Deferred comp is only available to senior management and other highly compensated employees of companies. Although DC is not restricted to public companies, there must be a serious risk that a key employee could leave for a competitor and deferred comp is a "sweetener" to try to entice them to stay. If a company is closely held (i.e. owned by a family, or a small group of related people), the IRS will look much more closely at the potential risk to the company.

  1. Assets in plans that fall under ERISA (for example, a 401(k) plan) must be put in a trust for the sole benefit of its employees. If a company goes bankrupt, creditors are not allowed to get assets inside the company's ERISA plan. Deferred comp, because it does not fall under ERISA, is a general asset of the corporation. While the corporation may choose to not invade those assets as a courtesy, legally they are allowed to, and may be forced to, give deferred compensation assets to creditors in the case of a bankruptcy. A special kind of trust called a rabbi trust (because it was first used in the compensation plan for a rabbi) may be used. A rabbi trust puts a "fence" around the money inside the corporation and protects it from being raided for most uses other than the corporation's bankruptcy/insolvency. However, plan participants may not receive a guarantee that they will be paid prior to creditors being paid in case of insolvency.
  2. Federal income tax rates change frequently. Deferred compensation has tax benefits if the income tax rates are lower when the compensation is withdrawn then when it was "deposited" (i.e. at the time it was deferred), and tax disadvantages if the reverse is true.

Deferred comp agreements

Plans are usually put in place either at the request of executives or as an incentive by the Board of Directors. They're drafted by lawyers, recorded in the Board minutes with parameters defined. There is a doctrine called constructive receipt, which means an executive cannot have control of the investment choices or the option to receive the money whenever he wants. If he is allowed to do either of those 2 things or both, he often has to pay taxes on it right away.

Taxation

In a deferred comp plan, unlike an ERISA (such as a 401(k) plan), the company does not get to deduct the taxes in the year the contribution is made, they deduct them the year the contribution becomes non-forfeitable. For example, if ABC company allows SVP John Smith to defer $200,000 of his compensation in 1990, which he will have the right to withdraw for the first time in the year 2000, ABC puts the money away for John in 1990, John pays taxes on it in 2000. If John keeps working there after 2000, it does not matter because he was allowed to receive it (or "constructively received") the money in 2000.

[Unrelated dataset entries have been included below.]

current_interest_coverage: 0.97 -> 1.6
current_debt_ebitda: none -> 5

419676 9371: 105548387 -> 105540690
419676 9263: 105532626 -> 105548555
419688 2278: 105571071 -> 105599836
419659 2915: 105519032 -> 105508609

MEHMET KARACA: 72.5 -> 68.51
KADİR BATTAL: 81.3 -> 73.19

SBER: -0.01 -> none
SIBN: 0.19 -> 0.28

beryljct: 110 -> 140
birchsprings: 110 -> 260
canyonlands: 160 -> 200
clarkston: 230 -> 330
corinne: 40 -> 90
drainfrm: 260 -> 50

Other circumstances around deferred comp. Most of the provisions around deferred comp are related to circumstances the employee's control (such as voluntary termination), however, deferred compensation often has a clause that says in the case of the employee's death or permanent disability, the plan will immediately vest and the employee (or estate) can get the money.

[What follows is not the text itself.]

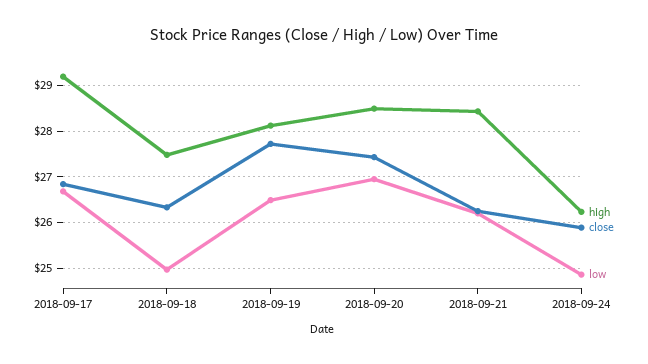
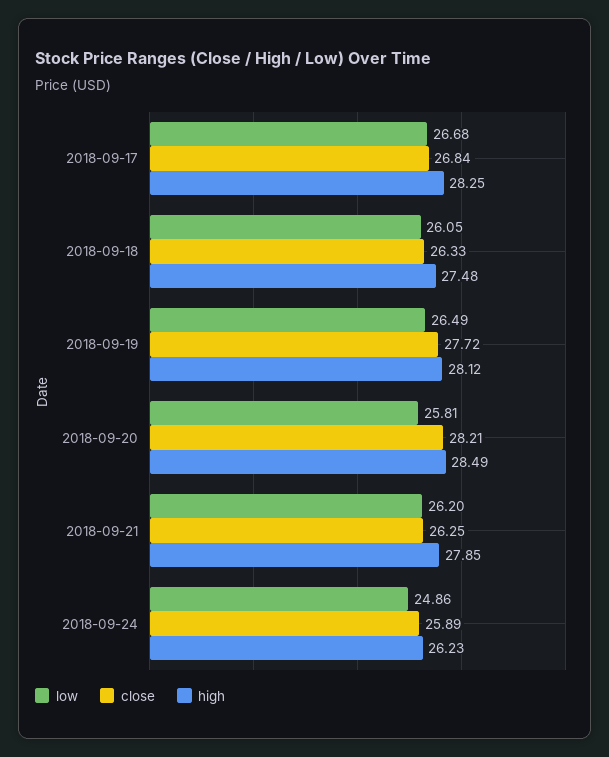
high, 2018-09-17: 29.2 -> 28.25
low, 2018-09-18: 25 -> 26.05
close, 2018-09-20: 27.4 -> 28.21
low, 2018-09-20: 27 -> 25.81
high, 2018-09-21: 28.4 -> 27.85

Performance-linked incentives

Long-term incentives are paid five or at least three years out. They are often a mixture of cash and shares of stock in the company, or some other type of equity compensation such as stock options, which are almost always subject to restrictions based on time, performance, or both, known as vesting.

Clawback of "faithless servant" employee compensation

Under the faithless servant doctrine, which is a doctrine under the laws of a number of states in the United States, and most notably New York State law, an employee who acts unfaithfully towards his or her employer must forfeit all compensation received during the period of disloyalty, which compensation is subject to clawback by the employer.